Posée de la sorte, cette question semble farfelue. Mais pas le moins du monde.
Certains membres du Hirak de l’étranger intimident les électeurs qui « osent » se présenter dans les consulats ou dans les bureaux de vote en les traitant de « traitres » ou de « cachiristes » (partisans de l’ancien système). Selon eux, voter est synonyme de trahison à la pureté du Hirak qui veut instaurer une réelle démocratie dans le pays. Ainsi, tous ceux qui n’adhèrent pas à leur vision des choses sont automatiquement des collaborateurs de la « 3issaba » (bande mafieuse). Cette conception étriquée et totalitaire de la démocratie est malheureusement en complète opposition avec les valeurs prônées par ce mouvement de révolte initialement inclusif et rassembleur qui a vu le jour le 22 février 2019.
Le Hirak pacifique serait-il en train de muer lentement en un Hirak belliqueux? La « révolution du sourire » se métamorphose-t-elle en « révolution du rictus »?
Supposons un instant que cette action d’empêchement ou d’interdiction de vote réussisse à merveille et que le taux de participation frise le zéro, quelles leçons le Hirak pourra-t-il en tirer? Qu’il est très fort et très bien organisé? Qu’il est facile de faire peur aux honnêtes citoyens qui ont une idée différente? Que l’intimidation et les invectives sont des outils de choix pour instaurer la démocratie en Algérie?
Mais jamais quelqu’un ne pourra prétendre que le taux de participation ainsi obtenu est réel.
Mais d’où vient donc cette idée biscornue que « ne pas aller voter est un acte démocratique »? Émane-t-elle réellement des « stratèges » du Hirak qui veulent imposer une transition au lieu d’une élection?
Le 26 novembre 2019, c’est-à-dire à peine deux semaines avant l’échéance électorale, le professeur Robert Zaretsky écrivait dans la célèbre revue Foreign Affairs un article sur l’Algérie au titre très (très) clair: « An Election’s Failure Will Be a Democratic Success » (L'échec de l’élection sera un succès démocratique) [1].
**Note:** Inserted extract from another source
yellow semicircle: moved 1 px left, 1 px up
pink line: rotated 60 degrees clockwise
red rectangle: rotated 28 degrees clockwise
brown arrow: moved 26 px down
Pour information, cette revue est publiée par le CFR (Council on Foreign Relations) un des think tanks les plus importants des États-Unis, spécialisé dans la politique étrangère et les affaires internationales. Fondé en 1921, le CFR a compté parmi ses membres des politiciens de premier plan comme Henry Kissinger, Madeleine Albright ou Colin Powell (en tout une douzaine de Ministres des Affaires étrangères), ainsi que des directeurs de la CIA, des banquiers, des juristes, des journalistes et des professeurs.
C’est pour cette raison que Foreign Affairs est considéré comme un des magazines américains les plus influents en politique étrangère. Parmi ses illustres contributeurs, on peut mentionner, à titre d’exemple, Samuel P. Huntington, Hillary Clinton, Donald H. Rumsfeld, Francis Fukuyama, David Petraeus, Zbigniew Brzezinski, John J. Mearsheimer, etc.
Revenons à l’article de Robert Zaretsky, professeur d’Histoire française moderne à l’Université de Houston. On peut y lire :
« L'échec de cette élection marquera, paradoxalement, le succès des aspirations démocratiques du pays, telles qu'elles s'expriment à travers un phénomène qui domine le paysage politique algérien depuis fin février: le Hirak. »
Alors que l’Algérie toute entière s’est offusquée de la résolution du Parlement européen, cet article représente une ingérence bien plus dangereuse et insidieuse que celle introduite par l’eurodéputé Raphaël Glucksmann, le « consultant en révolution », conseiller spécial des révolutionnaires colorés géorgiens et ukrainiens.
Les stratèges printanistes du Hirak ont-ils avancé l’idée d’intimider les électeurs pour faire échouer les élections afin de garantir « le succès des aspirations démocratiques du Hirak » en « s’inspirant » de l’article du Foreign Affairs?
Ou est-ce juste une banale coïncidence? Comme celle des fleurs distribuées aux forces de l’ordre? Ou celle du balayage des rues empruntées par les manifestants? Ou peut-être celle du simulacre de funérailles?